Nicht mehr beliebt in Deutschland

Für Deutschland bringt der hohe Ölpreis nicht nur Nachteile. Grund: Wenn Öl teuer bleibt, werden umweltfreundliche Energiequellen wie Biomasse, Wind, Wasser und Sonne gegenüber dem Klimakiller Rohöl mehr und mehr wettbewerbsfähig. Da Deutschland dank der rot-grünen Koalition (1998 bis 2005) früher als andere Staaten ökologische Themen aufgegriffen, entsprechende Gesetze verabschiedet und so diese Industrien frühzeitig gefördert hat, genießt sie nun im Bereich Erneuerbare Energien einen Wettbewerbsvorteil. Dieser schlägt sich vor allem in den Bereichen Windenergie und Photovoltaik (Solarstrom) nieder. Bei Biosprit gehören deutsche Unternehmen aus globaler Sicht sicherlich nicht zu den Marktführern, zumal Biodiesel und Bio-Ethanol in Staaten wie Brasilien und in den USA eine erheblich wichtigere Rolle spielen. Die deutsche Bundesregierung hat ihre anfängliche Förderung durch mehrere Steuererhöhungen wieder spürbar zurückgefahren. Einige Öko-Experten bezweifeln die Umweltfreundlichkeit von manchem Biotreibstoff, weil dessen Klimabilanz bei der Berücksichtigung sämtlicher Einflussfaktoren oftmals enttäuschend ausfällt. Wenn beispielsweise Tropenwälder für die Anlage von Palmölplantagen geroded werden, deren Rohstoffe dann über weite Strecken zu den Verbrauchern transportiert werden, fällt die Klimabilanz dieses Biotreibstoffs verständlicherweise eher mager aus.

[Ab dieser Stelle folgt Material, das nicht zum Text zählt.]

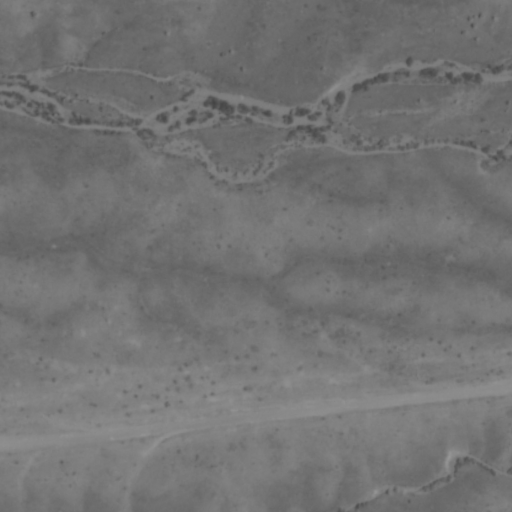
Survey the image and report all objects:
road: (256, 422)
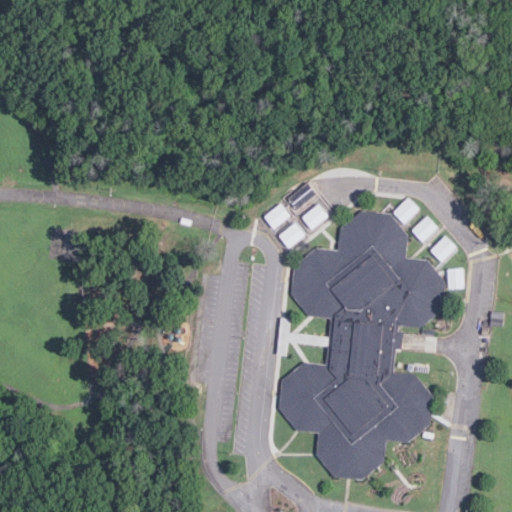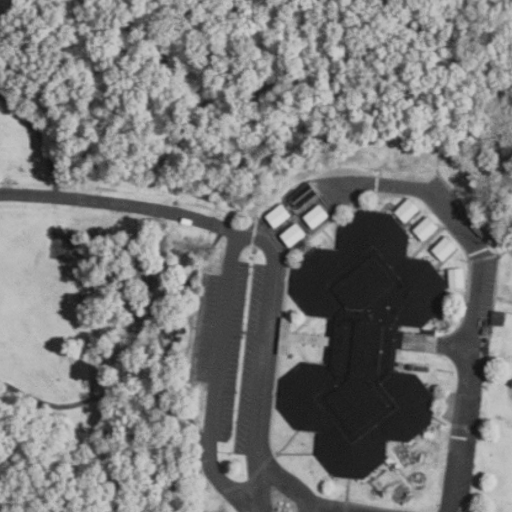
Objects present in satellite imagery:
building: (302, 196)
building: (406, 210)
road: (142, 215)
building: (278, 215)
building: (316, 216)
building: (425, 228)
building: (427, 228)
building: (293, 234)
building: (445, 247)
building: (444, 248)
building: (456, 277)
building: (458, 277)
building: (363, 342)
building: (363, 344)
road: (214, 392)
road: (258, 434)
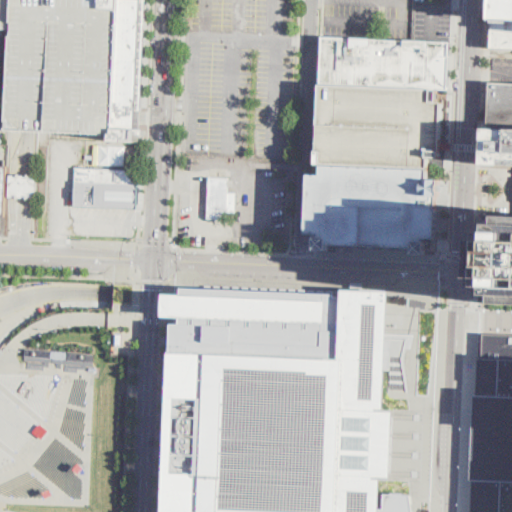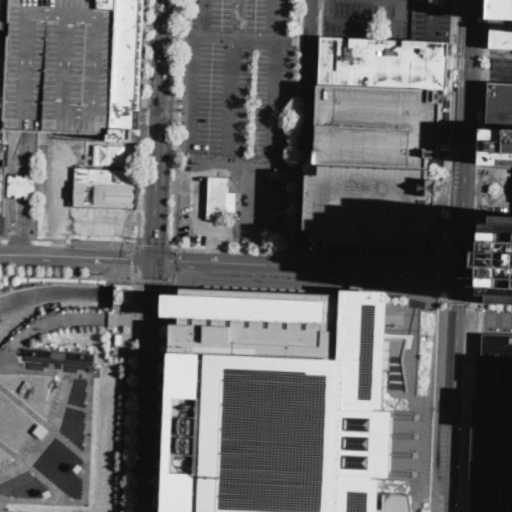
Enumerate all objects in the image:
parking lot: (242, 15)
parking lot: (368, 18)
parking lot: (432, 19)
building: (502, 26)
road: (239, 36)
road: (147, 55)
parking lot: (1, 56)
building: (383, 61)
building: (131, 63)
building: (75, 65)
parking lot: (65, 66)
building: (65, 66)
road: (469, 72)
building: (501, 90)
parking lot: (238, 92)
building: (382, 100)
road: (139, 115)
road: (144, 116)
road: (181, 123)
building: (500, 123)
parking lot: (1, 124)
parking lot: (376, 125)
building: (376, 125)
road: (295, 126)
road: (160, 130)
road: (449, 131)
road: (308, 132)
road: (483, 133)
road: (466, 145)
building: (110, 154)
building: (107, 173)
road: (141, 183)
building: (24, 184)
building: (23, 185)
road: (496, 185)
building: (106, 186)
building: (2, 187)
building: (3, 187)
road: (27, 193)
building: (106, 193)
parking lot: (80, 197)
building: (220, 197)
building: (221, 199)
parking lot: (235, 200)
parking garage: (373, 206)
building: (373, 206)
building: (373, 206)
road: (463, 208)
road: (62, 218)
road: (144, 222)
road: (307, 229)
road: (448, 233)
road: (1, 236)
road: (5, 236)
road: (20, 237)
road: (61, 239)
road: (85, 240)
road: (156, 246)
road: (231, 249)
traffic signals: (462, 250)
road: (300, 252)
road: (447, 254)
road: (137, 255)
road: (378, 255)
road: (460, 256)
road: (77, 257)
building: (497, 257)
traffic signals: (133, 259)
road: (175, 259)
traffic signals: (180, 260)
road: (473, 260)
road: (307, 265)
traffic signals: (440, 270)
road: (445, 271)
road: (70, 273)
road: (152, 280)
road: (476, 281)
road: (302, 286)
road: (470, 286)
traffic signals: (153, 287)
road: (50, 293)
road: (443, 301)
road: (457, 301)
road: (471, 301)
road: (474, 306)
road: (485, 316)
road: (121, 317)
road: (46, 324)
building: (38, 351)
building: (60, 353)
road: (59, 358)
road: (59, 359)
road: (29, 363)
road: (66, 365)
road: (58, 366)
road: (149, 386)
road: (131, 388)
road: (168, 391)
road: (455, 391)
road: (430, 397)
road: (16, 398)
building: (280, 401)
building: (282, 403)
road: (77, 405)
road: (470, 414)
parking lot: (492, 418)
building: (493, 424)
building: (493, 426)
building: (41, 429)
road: (49, 436)
road: (14, 452)
building: (80, 467)
road: (88, 471)
road: (48, 482)
building: (49, 493)
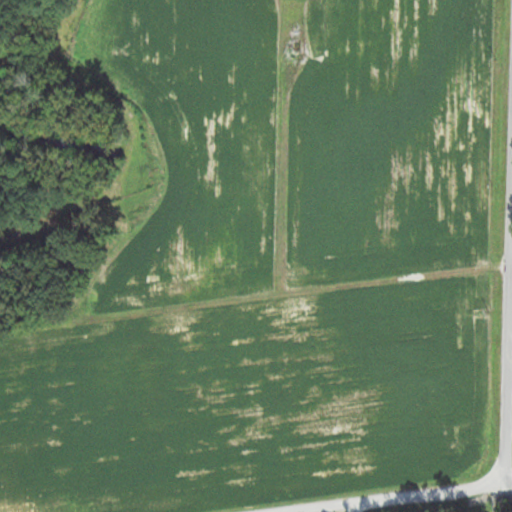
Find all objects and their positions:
building: (295, 46)
road: (509, 266)
road: (506, 292)
road: (386, 492)
road: (501, 495)
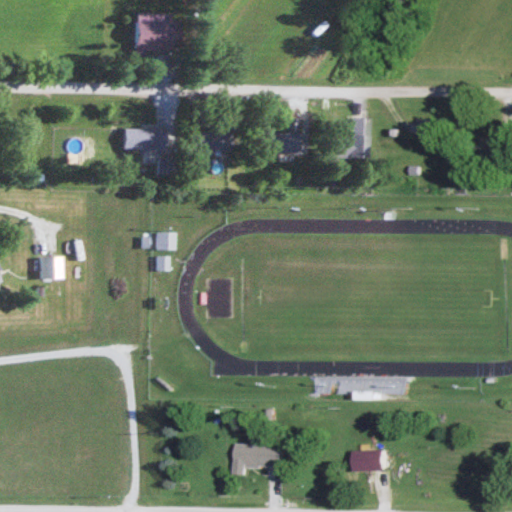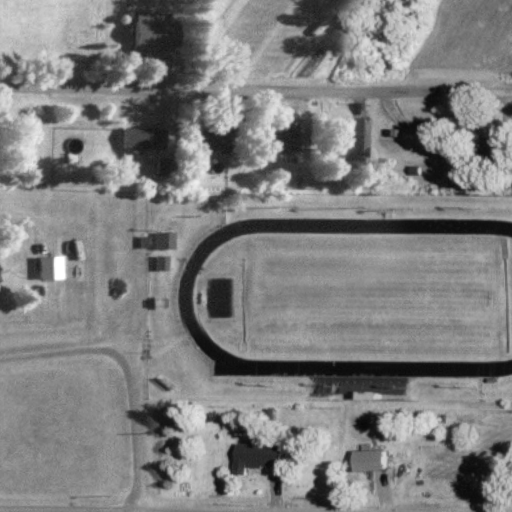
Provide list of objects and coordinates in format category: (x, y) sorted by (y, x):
building: (157, 31)
road: (255, 86)
building: (143, 137)
building: (357, 137)
building: (70, 139)
building: (211, 140)
building: (284, 142)
road: (23, 213)
building: (164, 239)
building: (49, 266)
building: (0, 279)
track: (352, 296)
road: (131, 369)
building: (374, 386)
building: (261, 457)
building: (375, 461)
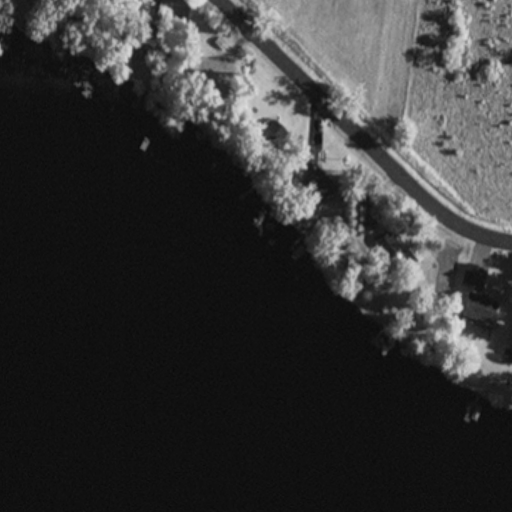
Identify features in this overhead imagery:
building: (34, 0)
building: (191, 46)
building: (217, 76)
road: (355, 133)
building: (311, 177)
building: (386, 244)
building: (472, 276)
building: (475, 308)
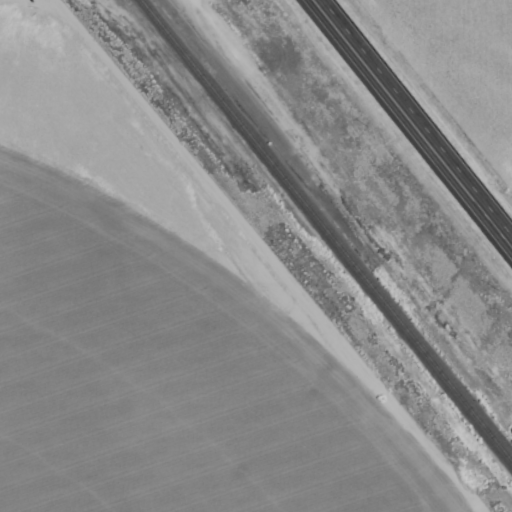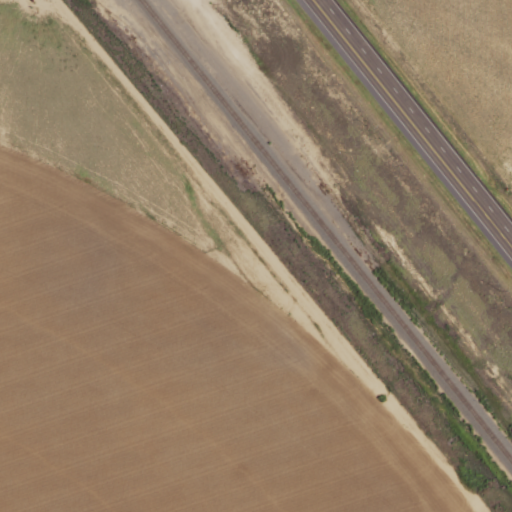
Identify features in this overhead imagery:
road: (417, 118)
railway: (325, 231)
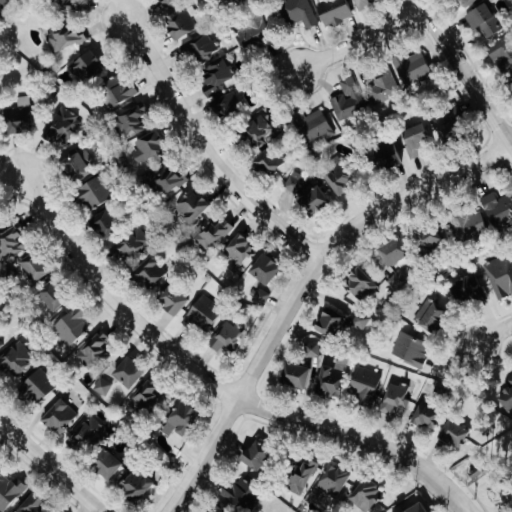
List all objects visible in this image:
building: (6, 2)
building: (167, 2)
building: (229, 2)
building: (363, 3)
building: (466, 3)
building: (334, 12)
building: (299, 13)
building: (484, 21)
building: (181, 25)
building: (254, 32)
building: (65, 39)
road: (357, 42)
building: (201, 49)
building: (502, 54)
building: (88, 68)
building: (412, 69)
road: (463, 74)
building: (218, 77)
building: (510, 84)
building: (383, 89)
building: (119, 91)
building: (348, 101)
building: (229, 107)
building: (20, 117)
building: (133, 122)
building: (62, 125)
building: (316, 127)
building: (259, 133)
building: (450, 133)
building: (416, 141)
building: (149, 148)
road: (204, 153)
building: (387, 156)
building: (269, 162)
building: (80, 166)
building: (340, 177)
building: (169, 182)
building: (295, 182)
building: (95, 193)
building: (316, 199)
building: (192, 207)
building: (498, 209)
building: (106, 225)
building: (470, 226)
building: (212, 233)
building: (431, 239)
building: (10, 243)
building: (131, 245)
building: (239, 253)
building: (395, 253)
building: (34, 268)
building: (265, 270)
building: (150, 273)
building: (500, 276)
building: (398, 281)
building: (360, 285)
road: (299, 287)
building: (467, 291)
building: (54, 297)
building: (261, 298)
building: (0, 301)
building: (173, 301)
building: (203, 315)
building: (432, 316)
building: (331, 322)
building: (361, 322)
building: (71, 327)
building: (226, 337)
road: (489, 338)
building: (1, 344)
building: (411, 349)
building: (312, 350)
building: (93, 351)
building: (16, 361)
building: (129, 374)
building: (295, 376)
building: (333, 379)
road: (211, 382)
building: (39, 385)
building: (365, 386)
building: (103, 387)
building: (145, 397)
building: (507, 398)
building: (395, 399)
building: (427, 416)
building: (60, 418)
building: (181, 421)
building: (455, 434)
building: (88, 435)
building: (256, 456)
building: (108, 465)
road: (49, 466)
building: (301, 477)
building: (334, 482)
building: (137, 486)
building: (10, 492)
building: (243, 496)
building: (366, 497)
building: (34, 505)
building: (219, 508)
building: (419, 509)
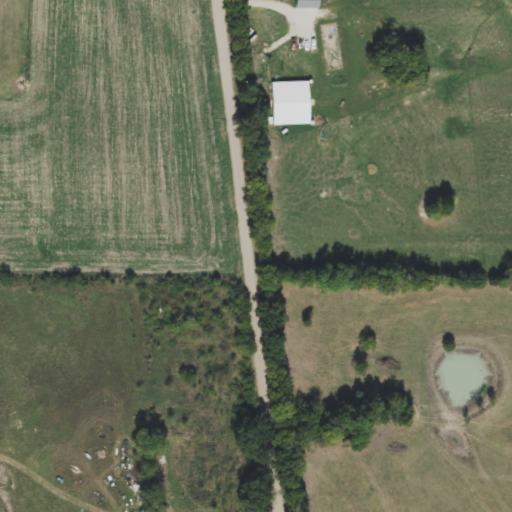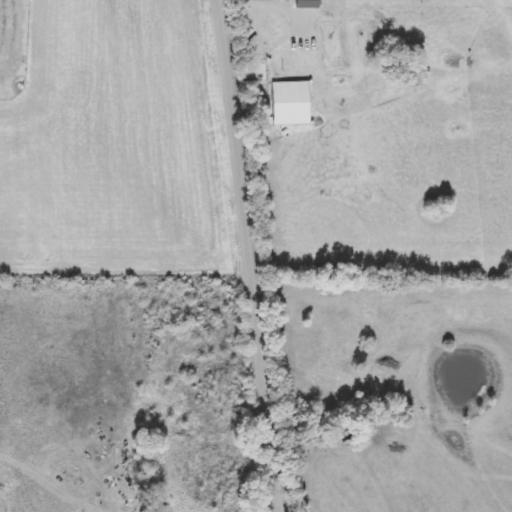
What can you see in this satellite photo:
road: (250, 256)
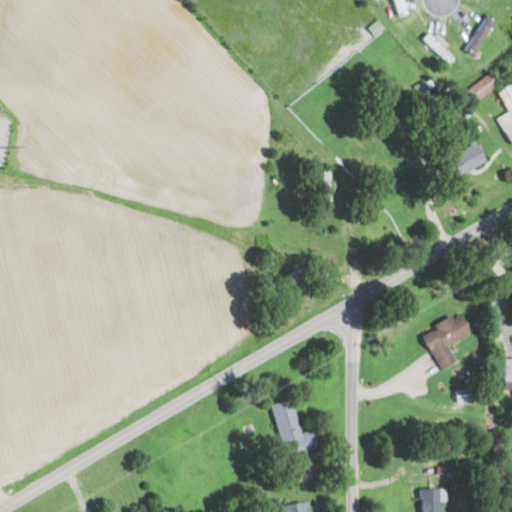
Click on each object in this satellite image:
building: (395, 6)
building: (475, 33)
building: (475, 88)
building: (503, 111)
building: (451, 158)
building: (439, 338)
building: (442, 338)
road: (255, 358)
building: (505, 372)
building: (506, 374)
building: (465, 394)
road: (352, 407)
building: (286, 434)
building: (290, 436)
road: (75, 491)
building: (424, 499)
building: (428, 499)
building: (289, 507)
building: (285, 508)
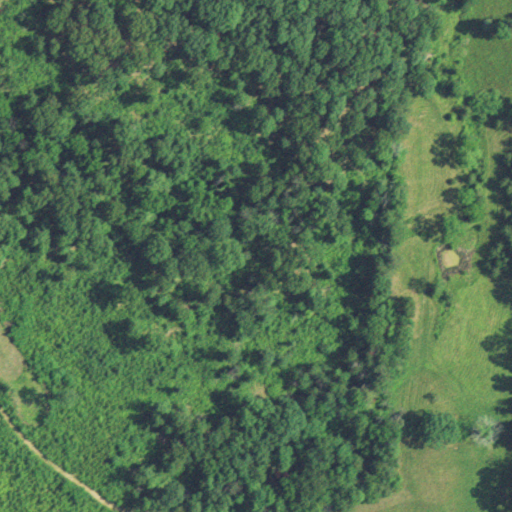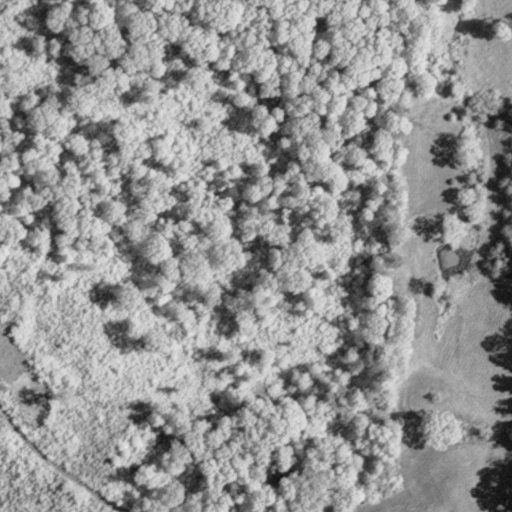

EU gibt neue Zielmarken vor

Laut der jüngsten Zielvorgabe der EU-Kommission vom 23. Januar soll im Jahr 2020 der Anteil der Biotreibstoffe am gesamten Kraftstoffverbrauch eines EU-Staats zehn Prozent betragen. Dieser Bedarf soll durch europäische Produzenten sowie durch Importe aus Drittländern gedeckt werden, allerdings nur, falls deren Klimabilanz und Nachhaltigkeit bestimmte Mindestkriterien erfüllt. Hier muss der Gesetzgeber strenge, ökologische Nachhaltigkeits-Kriterien festlegen. Sie sollen sicherstellen, dass der Biosprit nachhaltig erzeugt wurde und nicht mit den umweltpolitischen Zielen der EU in Konflikt steht. Dies bedeutet, dass sie bestimmte Mindestlevels an Treibhausgasersparnissen erreichen und mehrere Anforderungen bezüglich des Schutzes der Artenvielfalt erfüllen müssen. Dadurch soll verhindert werden, dass Urwälder oder Naturschutzgebiete den Anbaugebieten von Rohstoffen zur Produktion von Biosprit weichen müssen.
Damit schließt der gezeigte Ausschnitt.